◆ Aim of the task
What should come back is the data below, word for word, minus any picture.

◆ Records supplied
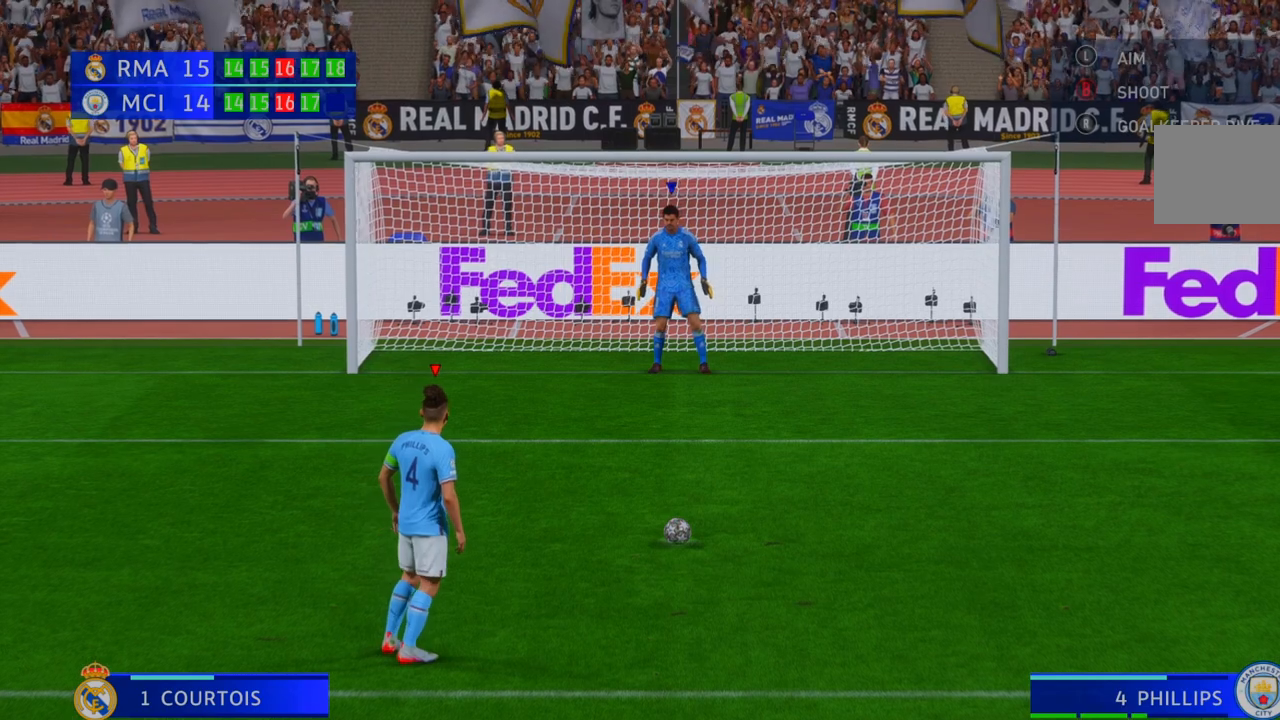
{"buttons": [], "left_stick": "center", "right_stick": "center", "events": [[67, "B", "up"]]}
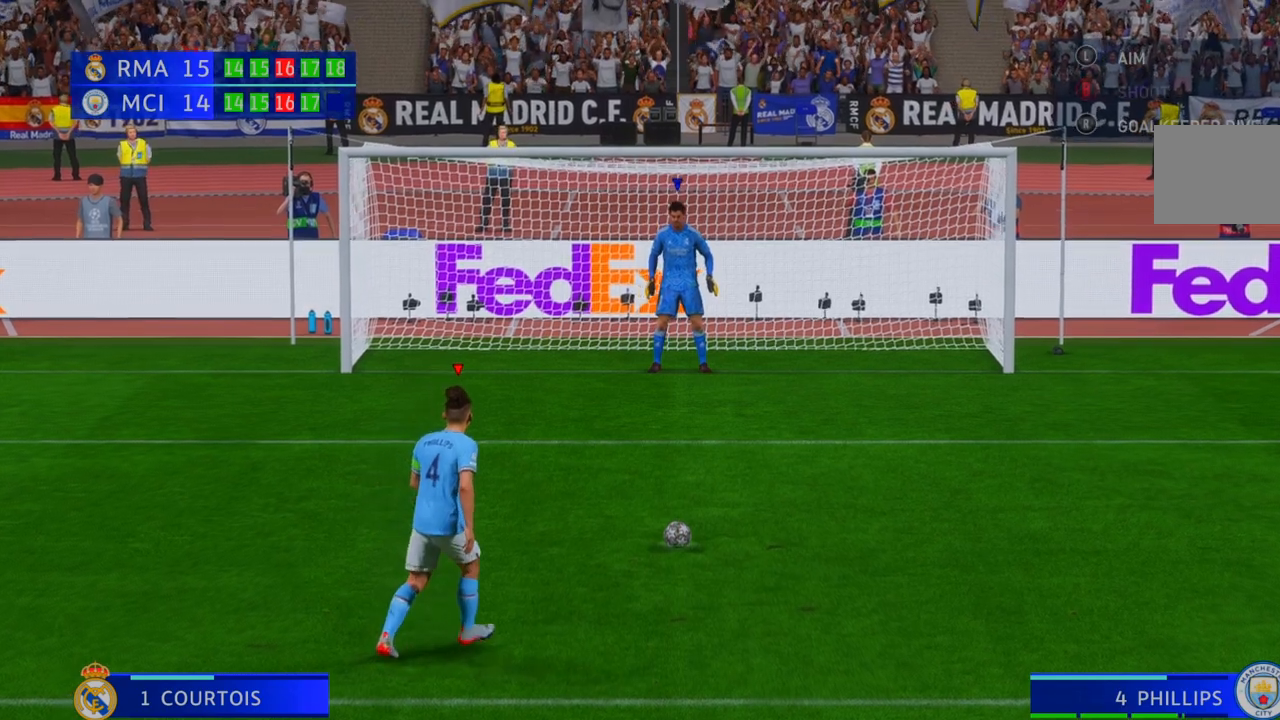
{"buttons": [], "left_stick": "left", "right_stick": "center", "events": [[283, "left_stick", "left"]]}
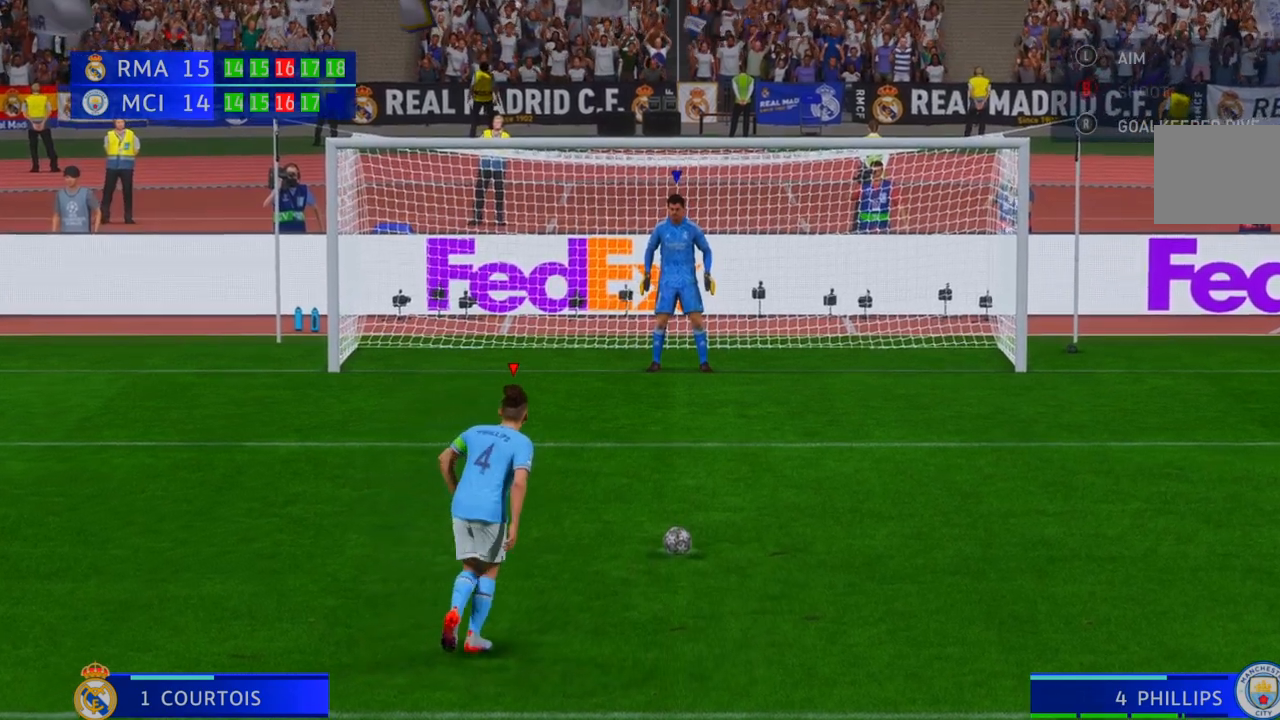
{"buttons": [], "left_stick": "left", "right_stick": "center", "events": []}
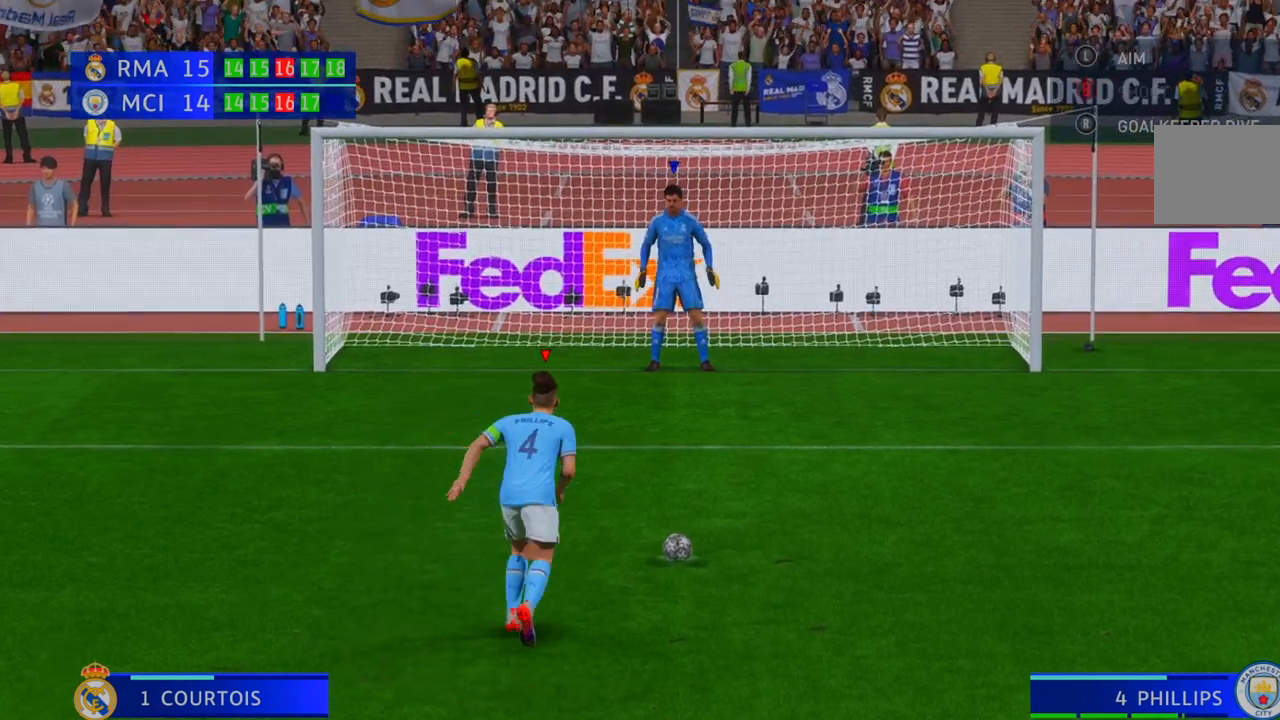
{"buttons": [], "left_stick": "left", "right_stick": "center", "events": []}
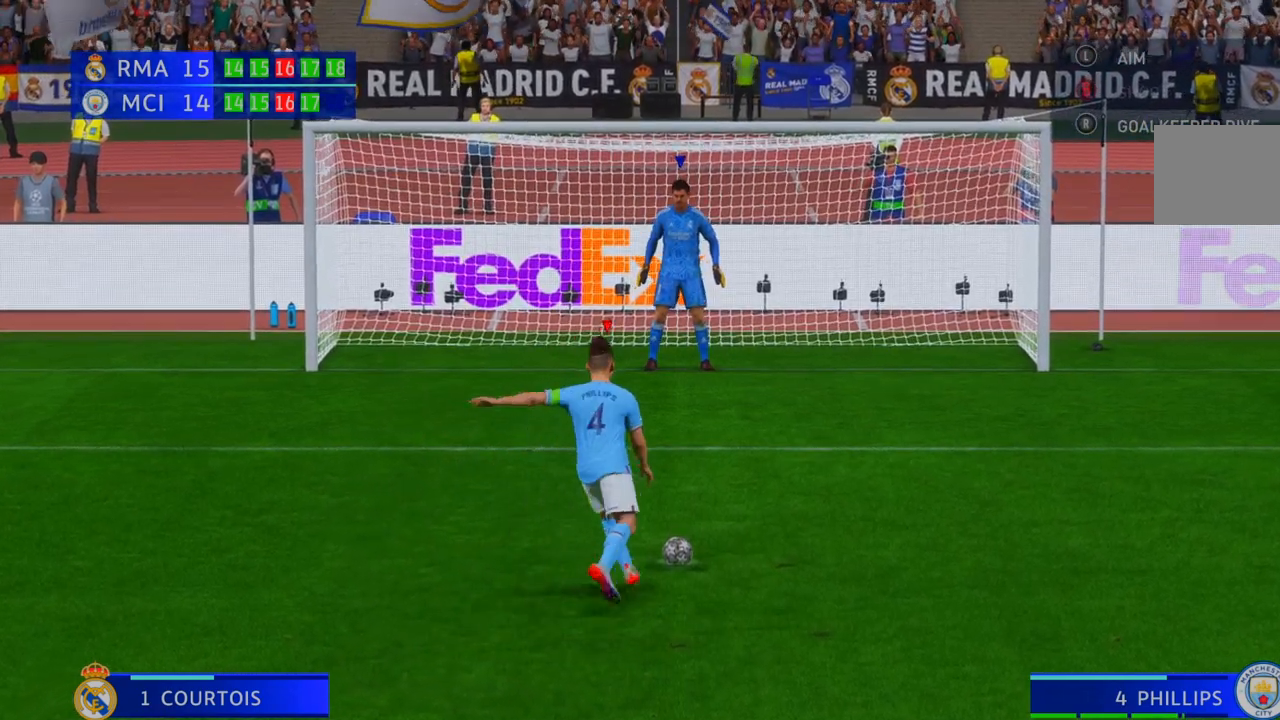
{"buttons": [], "left_stick": "left", "right_stick": "center", "events": []}
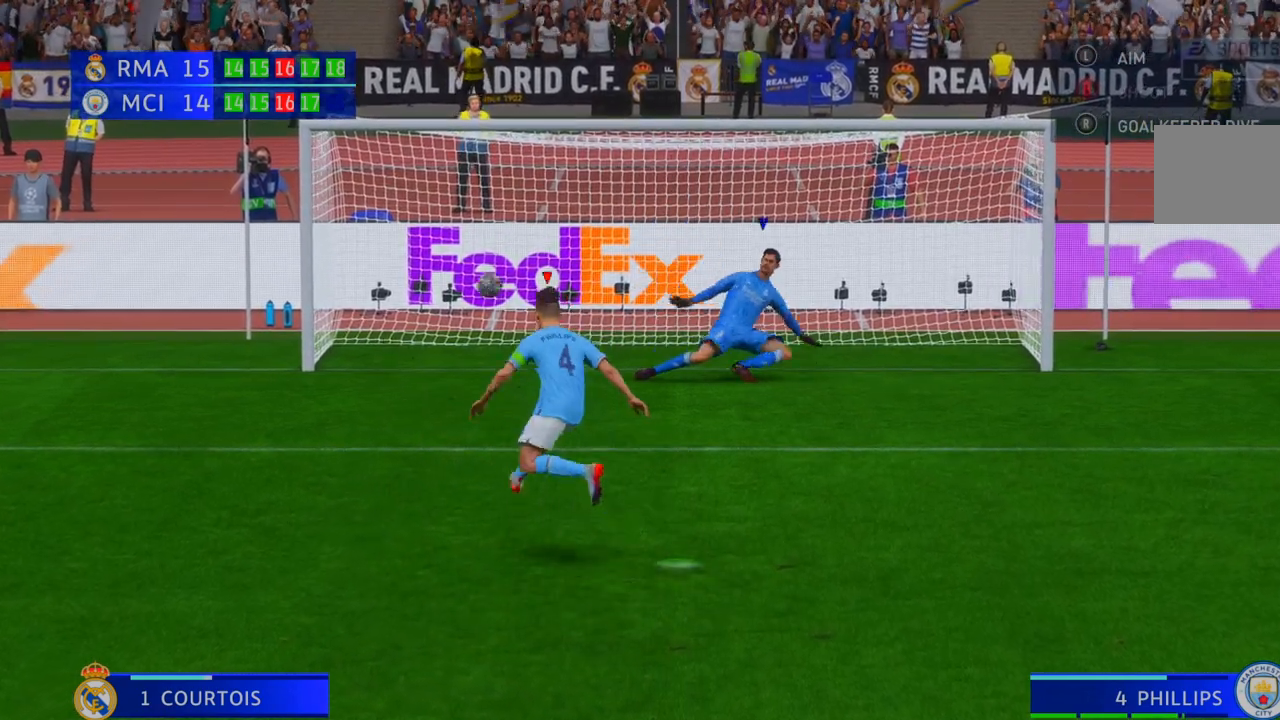
{"buttons": [], "left_stick": "center", "right_stick": "center", "events": [[267, "left_stick", "center"]]}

◆ Result for this task
{"buttons": [], "left_stick": "center", "right_stick": "center", "events": [[67, "B", "up"]]}
{"buttons": [], "left_stick": "left", "right_stick": "center", "events": [[283, "left_stick", "left"]]}
{"buttons": [], "left_stick": "left", "right_stick": "center", "events": []}
{"buttons": [], "left_stick": "left", "right_stick": "center", "events": []}
{"buttons": [], "left_stick": "left", "right_stick": "center", "events": []}
{"buttons": [], "left_stick": "center", "right_stick": "center", "events": [[267, "left_stick", "center"]]}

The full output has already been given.